Today, he's a professional singer, songwriter and guitarist — who shares residences with his wife, Denise, in Ashland and Sydney, Australia — with many albums and a long list of live performances with well known musicians to his credit.
The Jeff Stanley Trio — with bass player Joey Capezza and drummer Sandy Metcalf — will play a mix of Stanley's original music and a few covers of such artists as Jimi Hendrix, James Brown and Lynyrd Skynyrd at 10 p.m. Friday, Aug. 29, at Lounge South, 66 N. Pioneer St., Ashland.
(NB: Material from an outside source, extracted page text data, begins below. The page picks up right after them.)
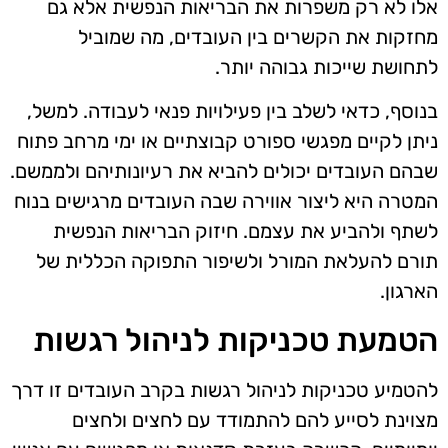
אלו לא רק משפרות את הבריאות הנפשית אלא גם
מחזקות את הקשרים בין העובדים, מה שמוביל
לתחושת שייכות גבוהה יותר.
בנוסף, כדאי לשלב בין פעילויות פנאי לעבודה. למשל,
ניתן לקיים מפגשי ספורט קבוצתיים או ימי מרחב פתוח
שבהם העובדים יכולים להביא את רעיונותיהם ולממשם.
המטרה היא ליצור אווירה שבה העובדים מרגישים בנוח
לשתף ולהביע את עצמם. חיזוק הבריאות הנפשית
תורם להעלאת המורל ולשיפור התפוקה הכללית של
הארגון.
הטמעת טכניקות לניהול רגשות
להטמיע טכניקות לניהול רגשות בקרב העובדים זו דרך
מצוינת לסייע להם להתמודד עם לחצים ולחצים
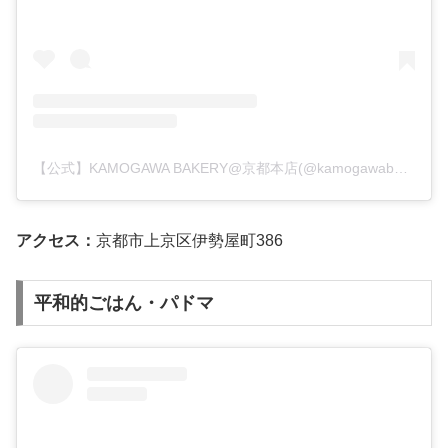
【公式】KAMOGAWA BAKERY@京都本店(@kamogawabakery)がシェアした投稿
アクセス：
京都市上京区伊勢屋町386
平和的ごはん・パドマ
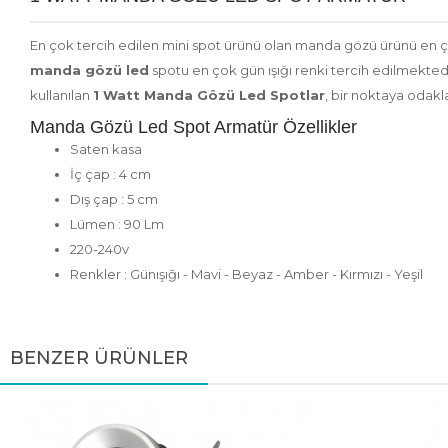
En çok tercih edilen mini spot ürünü olan manda gözü ürünü en çok
manda gözü led
spotu en çok gün ışığı renki tercih edilmektedi
kullanılan
1 Watt Manda Gözü Led Spotlar
, bir noktaya odakl
Manda Gözü Led Spot Armatür Özellikler
Saten kasa
İç çap : 4 cm
Dış çap : 5 cm
Lümen : 90 Lm
220-240v
Renkler : Günışığı - Mavi - Beyaz - Amber - Kırmızı - Yeşil
BENZER ÜRÜNLER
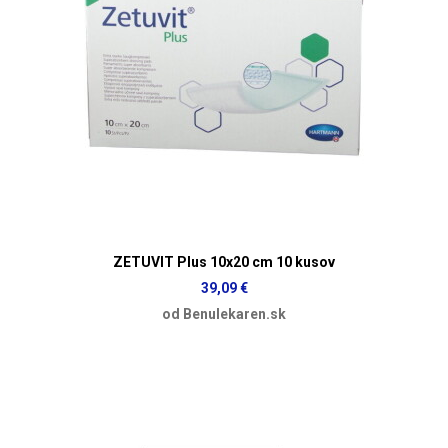
ZETUVIT Plus 10x20 cm 10 kusov
39,09 €
od Benulekaren.sk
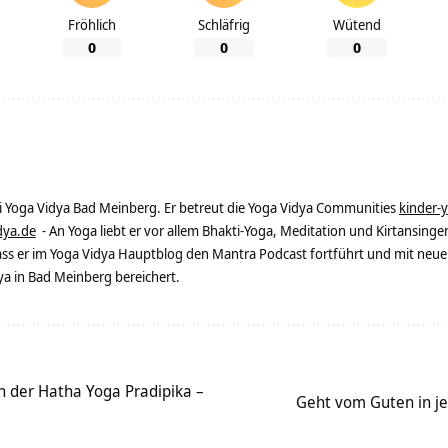
Fröhlich
Schläfrig
Wütend
0
0
0
ei Yoga Vidya Bad Meinberg. Er betreut die Yoga Vidya Communities
kinder-
dya.de
- An Yoga liebt er vor allem Bhakti-Yoga, Meditation und Kirtansingen
dass er im Yoga Vidya Hauptblog den Mantra Podcast fortführt und mit neue
 in Bad Meinberg bereichert.
n der Hatha Yoga Pradipika –
Geht vom Guten in je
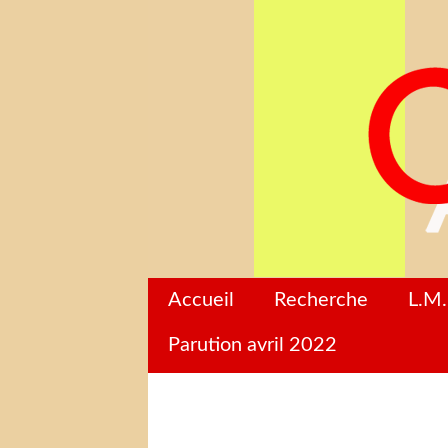
Accueil
Recherche
L.M.
Parution avril 2022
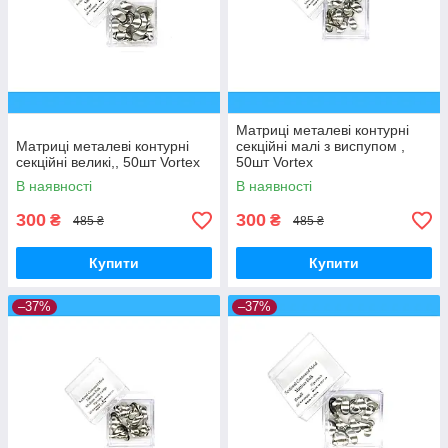
Матриці металеві контурні
Матриці металеві контурні
секційні малі з виспупом ,
секційні великі,, 50шт Vortex
50шт Vortex
В наявності
В наявності
300
300
₴
₴
485 ₴
485 ₴
Купити
Купити
–37%
–37%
The cover is $5. Call 541-499-9651 for information.
"I'm really excited about music right now," Stanley says.
He played the Britt Performance Garden on Thursday, Aug. 21, before the festival's Peter Frampton and Buddy Guy show.
"Both of them are so awesome," he says. "It felt good to play music at Britt and be a part of the scene. After my set, I packed up my gear as fast as possible so that I could hear Buddy Guy and Frampton. I was stoked.
"I'm also taking a more in-depth look at Jimi Hendrix right now. I learned some of his music about 15 years ago, and I'm enjoying the subtleties of his genius."
He's working on new songs: "Jesus Christ of Nazareth" is a complicated composition in E flat that he's been working on for months, and he's toying with the rhythms on his ode to the environment, "I Like Trees."
"All of my songs could be challenging," he says. "But, in reality, some songs come about quickly. 'Grassy Head' (named after a town in Australia where he and his wife vacationed) came in about a half hour. I was reading a book called 'Effortless Mastery,' picked up the guitar and the song just came to me."
It would be ideal if all songs came that easily, he says. But some are more fun to work on.
"It was my father's idea to write a song about the environment," Stanley says. "I thought I'd write something with a lot of depth, poignancy and significance, but it came out simplistic. At first it had kind of a punk-rock style, then I put more of a Jack Johnson, Hawaiian groove on it. We'll do that one at the show for sure."
Stanley and his group will play other newer originals — "Real Man," a blues instrumental, and "Muso Blues," a country ballad about the joys and challenges of being a musician (muso is short for musician in Australia) — along with songs from his albums "Inside Effects" and "32,000 Chances," including "You Lift Me Up," a song written about his wife, Denise, recorded as "Reason for My Season" on "Inside Effects."
"I'll open the show with an arrangement of Franz Schubert's 'Ave Maria,' written by Gilbert DeBenedetti, which I learned on the piano, an instrument I'm getting back into," Stanley says. "It's a beautiful, succinct arrangement which states the melody. I like to start shows with a kind of slow song, then go into dance, rock, funk, blues and jazz, ideally ending with a chaotic crescendo of joy ... or another slow song."
Stanley began to emerge as a songwriter when an instructor in San Francisco, Matt Lusby, encouraged him to write his own songs while he was young.
"It was a positive moment in my life," Stanley says. "After 20 years, I still think of him as such a fantastic inspiration. Not a day goes by that I don't think about Matt. He took me under his wing and gave me a great learning experience. I really took it to heart.
"Maybe some day I can open for Buddy Guy."